> **DIRECTION A**
Rewrite the interview passage about AOL and content, starting with "I don't think" and going on through "is more convenient.", and swap "activities" for "pursuits".

Content deposed
In your speech today, you talked a lot about content, saying that it is
not an online service's most valuable asset. In other words, you were
saying it is no longer king. That was pretty surprising, coming from an AOL
executive.
I don't think content in this business is what it is in the television
business. At AOL, we're giving people convenience in a box. People don't
need to know more about the news or more about their computer; they don't
need more places to talk to people. What they need are more convenient
activities. And what's winning here is content that is more convenient.
What we're about is [this]: if I like to go out to bars just to
talk to people and drink a couple of beers, I [could also] go to a
chat room. That's more convenient than going out to the bar. If I'm a kid
and I've got to do a term paper, instead of going to the library I go
search the Internet for my subject. That's a lot more convenient. If I've
got to book a trip next week somewhere, instead of calling my travel agent
and trading phone calls for an hour or a day or two days, I now just book
it myself. It's a lot more convenient.
Everything we're doing is a more convenient version of what's out there. We
pull it all together and it's one-stop shopping for convenience. Now, do
you need content for that? Of course you do. But people aren't coming here
because of the content. They got the content in most cases somewhere else
in another form.
They're coming here because the content is more convenient in this format
and in this usage. And so our basic selling proposition of AOL is
convenience in a box.

[Stored data]
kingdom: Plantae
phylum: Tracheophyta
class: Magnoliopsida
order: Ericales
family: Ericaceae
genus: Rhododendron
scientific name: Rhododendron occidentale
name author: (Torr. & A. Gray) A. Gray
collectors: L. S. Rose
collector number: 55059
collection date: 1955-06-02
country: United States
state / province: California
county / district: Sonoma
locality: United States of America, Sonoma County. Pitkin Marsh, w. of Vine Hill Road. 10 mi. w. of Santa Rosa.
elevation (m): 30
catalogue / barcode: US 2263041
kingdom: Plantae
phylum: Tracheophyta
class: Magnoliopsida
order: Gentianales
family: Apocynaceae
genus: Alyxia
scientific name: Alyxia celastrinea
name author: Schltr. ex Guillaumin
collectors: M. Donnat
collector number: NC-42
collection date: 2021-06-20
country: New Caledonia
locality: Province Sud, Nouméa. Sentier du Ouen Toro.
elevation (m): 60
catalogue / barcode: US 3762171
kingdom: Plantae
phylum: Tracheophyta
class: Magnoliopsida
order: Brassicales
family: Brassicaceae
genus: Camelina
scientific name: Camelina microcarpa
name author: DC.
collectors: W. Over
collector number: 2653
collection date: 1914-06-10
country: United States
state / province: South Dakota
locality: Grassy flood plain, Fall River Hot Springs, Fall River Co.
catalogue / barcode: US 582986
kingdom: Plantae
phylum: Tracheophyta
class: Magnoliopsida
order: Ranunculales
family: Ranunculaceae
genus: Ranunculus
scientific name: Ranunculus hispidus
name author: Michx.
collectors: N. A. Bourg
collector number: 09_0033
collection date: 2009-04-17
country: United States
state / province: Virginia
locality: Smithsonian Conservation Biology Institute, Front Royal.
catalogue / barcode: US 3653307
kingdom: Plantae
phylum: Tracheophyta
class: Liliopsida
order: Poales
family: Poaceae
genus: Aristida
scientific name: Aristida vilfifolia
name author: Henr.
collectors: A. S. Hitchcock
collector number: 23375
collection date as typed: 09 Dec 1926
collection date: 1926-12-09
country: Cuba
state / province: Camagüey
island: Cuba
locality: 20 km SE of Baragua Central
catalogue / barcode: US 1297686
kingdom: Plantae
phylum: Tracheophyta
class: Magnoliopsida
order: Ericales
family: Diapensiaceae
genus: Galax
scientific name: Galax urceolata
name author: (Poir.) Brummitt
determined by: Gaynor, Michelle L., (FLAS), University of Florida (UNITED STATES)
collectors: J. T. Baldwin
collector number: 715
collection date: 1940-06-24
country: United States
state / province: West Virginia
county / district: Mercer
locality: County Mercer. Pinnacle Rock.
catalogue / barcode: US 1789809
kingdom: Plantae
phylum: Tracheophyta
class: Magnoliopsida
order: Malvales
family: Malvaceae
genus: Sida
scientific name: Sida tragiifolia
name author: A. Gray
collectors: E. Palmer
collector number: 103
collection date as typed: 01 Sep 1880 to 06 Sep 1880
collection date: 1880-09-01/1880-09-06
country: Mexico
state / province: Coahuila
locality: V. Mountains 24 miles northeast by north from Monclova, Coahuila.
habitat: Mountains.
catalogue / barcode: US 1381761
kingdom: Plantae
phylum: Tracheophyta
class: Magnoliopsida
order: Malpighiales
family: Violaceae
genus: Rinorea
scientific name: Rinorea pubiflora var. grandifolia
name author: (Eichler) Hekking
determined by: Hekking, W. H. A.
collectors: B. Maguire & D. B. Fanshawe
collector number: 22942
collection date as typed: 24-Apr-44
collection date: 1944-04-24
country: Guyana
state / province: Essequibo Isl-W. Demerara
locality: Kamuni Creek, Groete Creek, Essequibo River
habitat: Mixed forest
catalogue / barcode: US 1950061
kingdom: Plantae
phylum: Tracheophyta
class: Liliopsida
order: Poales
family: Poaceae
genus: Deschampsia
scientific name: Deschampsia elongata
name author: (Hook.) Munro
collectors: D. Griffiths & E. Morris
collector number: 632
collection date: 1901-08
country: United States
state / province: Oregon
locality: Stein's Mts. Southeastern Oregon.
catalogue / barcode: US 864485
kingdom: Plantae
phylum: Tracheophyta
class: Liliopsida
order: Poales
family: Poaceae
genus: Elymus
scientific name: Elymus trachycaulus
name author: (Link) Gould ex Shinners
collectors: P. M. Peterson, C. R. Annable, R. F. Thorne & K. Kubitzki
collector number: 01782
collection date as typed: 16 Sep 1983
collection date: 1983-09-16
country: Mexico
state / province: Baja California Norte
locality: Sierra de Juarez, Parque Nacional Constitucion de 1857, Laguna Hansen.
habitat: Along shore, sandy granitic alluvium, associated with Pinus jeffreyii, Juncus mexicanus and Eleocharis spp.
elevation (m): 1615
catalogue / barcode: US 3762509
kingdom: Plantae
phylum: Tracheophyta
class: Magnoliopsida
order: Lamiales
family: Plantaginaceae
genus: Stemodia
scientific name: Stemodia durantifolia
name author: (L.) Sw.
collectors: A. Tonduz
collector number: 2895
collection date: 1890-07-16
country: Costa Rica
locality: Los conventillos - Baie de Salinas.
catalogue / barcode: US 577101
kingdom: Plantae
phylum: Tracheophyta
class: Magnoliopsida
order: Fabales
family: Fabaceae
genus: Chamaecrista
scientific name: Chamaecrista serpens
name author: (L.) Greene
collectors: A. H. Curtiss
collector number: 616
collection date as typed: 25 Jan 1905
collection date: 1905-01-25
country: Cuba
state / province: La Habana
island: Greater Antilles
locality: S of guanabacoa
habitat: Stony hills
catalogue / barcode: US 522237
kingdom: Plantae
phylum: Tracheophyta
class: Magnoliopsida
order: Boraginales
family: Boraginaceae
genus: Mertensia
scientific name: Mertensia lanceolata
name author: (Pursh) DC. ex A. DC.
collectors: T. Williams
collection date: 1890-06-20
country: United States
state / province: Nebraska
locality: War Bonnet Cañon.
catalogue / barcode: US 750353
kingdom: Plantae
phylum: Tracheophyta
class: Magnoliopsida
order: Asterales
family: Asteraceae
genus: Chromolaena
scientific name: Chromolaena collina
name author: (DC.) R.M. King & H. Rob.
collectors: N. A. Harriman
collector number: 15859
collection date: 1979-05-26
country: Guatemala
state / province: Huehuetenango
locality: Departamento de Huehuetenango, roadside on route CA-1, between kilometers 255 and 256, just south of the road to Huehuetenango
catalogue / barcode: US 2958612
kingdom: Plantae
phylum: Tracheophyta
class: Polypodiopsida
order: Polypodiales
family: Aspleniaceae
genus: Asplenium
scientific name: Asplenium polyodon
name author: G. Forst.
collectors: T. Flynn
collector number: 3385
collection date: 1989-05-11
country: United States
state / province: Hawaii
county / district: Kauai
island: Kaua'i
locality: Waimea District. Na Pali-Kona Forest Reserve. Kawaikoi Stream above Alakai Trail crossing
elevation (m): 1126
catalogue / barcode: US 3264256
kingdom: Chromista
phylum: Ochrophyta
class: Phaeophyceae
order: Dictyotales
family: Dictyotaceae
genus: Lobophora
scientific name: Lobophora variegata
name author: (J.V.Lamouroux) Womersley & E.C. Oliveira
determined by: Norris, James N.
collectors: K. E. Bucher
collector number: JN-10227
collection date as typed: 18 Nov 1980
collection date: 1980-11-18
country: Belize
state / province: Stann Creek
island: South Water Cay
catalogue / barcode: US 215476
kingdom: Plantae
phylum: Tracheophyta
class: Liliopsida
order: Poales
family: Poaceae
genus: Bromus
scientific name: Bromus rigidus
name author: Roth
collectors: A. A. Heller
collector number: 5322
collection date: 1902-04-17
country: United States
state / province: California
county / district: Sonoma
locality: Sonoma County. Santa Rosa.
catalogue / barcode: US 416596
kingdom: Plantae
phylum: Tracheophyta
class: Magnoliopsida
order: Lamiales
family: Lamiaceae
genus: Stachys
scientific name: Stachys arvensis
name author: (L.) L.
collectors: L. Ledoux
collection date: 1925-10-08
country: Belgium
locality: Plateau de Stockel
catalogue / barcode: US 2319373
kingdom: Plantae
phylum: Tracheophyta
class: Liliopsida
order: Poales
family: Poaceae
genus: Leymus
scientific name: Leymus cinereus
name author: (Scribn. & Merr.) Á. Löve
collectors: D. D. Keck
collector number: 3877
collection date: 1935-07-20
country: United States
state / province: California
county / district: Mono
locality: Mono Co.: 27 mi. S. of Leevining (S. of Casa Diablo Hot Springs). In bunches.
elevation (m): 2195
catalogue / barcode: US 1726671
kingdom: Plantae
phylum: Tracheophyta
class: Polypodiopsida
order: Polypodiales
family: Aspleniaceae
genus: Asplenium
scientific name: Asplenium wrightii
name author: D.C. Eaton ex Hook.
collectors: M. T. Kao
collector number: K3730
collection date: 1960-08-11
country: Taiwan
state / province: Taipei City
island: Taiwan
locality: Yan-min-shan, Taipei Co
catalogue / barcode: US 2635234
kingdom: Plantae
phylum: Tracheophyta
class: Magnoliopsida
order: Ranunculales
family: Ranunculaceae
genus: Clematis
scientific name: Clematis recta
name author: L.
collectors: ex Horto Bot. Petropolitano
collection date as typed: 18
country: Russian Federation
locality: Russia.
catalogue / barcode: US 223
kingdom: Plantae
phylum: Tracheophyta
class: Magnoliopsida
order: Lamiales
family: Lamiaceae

> **DIRECTION B**
In the herbarium sheet entries, reproduce word for word the lines starting with the line with "collectors: A. A. Heller" and going on through the line with "locality: Yan-min-shan, Taipei Co".

> **EXERCISE RESULT A**
I don't think content in this business is what it is in the television
business. At AOL, we're giving people convenience in a box. People don't
need to know more about the news or more about their computer; they don't
need more places to talk to people. What they need are more convenient
pursuits. And what's winning here is content that is more convenient.

> **EXERCISE RESULT B**
collectors: A. A. Heller
collector number: 5322
collection date: 1902-04-17
country: United States
state / province: California
county / district: Sonoma
locality: Sonoma County. Santa Rosa.
catalogue / barcode: US 416596
kingdom: Plantae
phylum: Tracheophyta
class: Magnoliopsida
order: Lamiales
family: Lamiaceae
genus: Stachys
scientific name: Stachys arvensis
name author: (L.) L.
collectors: L. Ledoux
collection date: 1925-10-08
country: Belgium
locality: Plateau de Stockel
catalogue / barcode: US 2319373
kingdom: Plantae
phylum: Tracheophyta
class: Liliopsida
order: Poales
family: Poaceae
genus: Leymus
scientific name: Leymus cinereus
name author: (Scribn. & Merr.) Á. Löve
collectors: D. D. Keck
collector number: 3877
collection date: 1935-07-20
country: United States
state / province: California
county / district: Mono
locality: Mono Co.: 27 mi. S. of Leevining (S. of Casa Diablo Hot Springs). In bunches.
elevation (m): 2195
catalogue / barcode: US 1726671
kingdom: Plantae
phylum: Tracheophyta
class: Polypodiopsida
order: Polypodiales
family: Aspleniaceae
genus: Asplenium
scientific name: Asplenium wrightii
name author: D.C. Eaton ex Hook.
collectors: M. T. Kao
collector number: K3730
collection date: 1960-08-11
country: Taiwan
state / province: Taipei City
island: Taiwan
locality: Yan-min-shan, Taipei Co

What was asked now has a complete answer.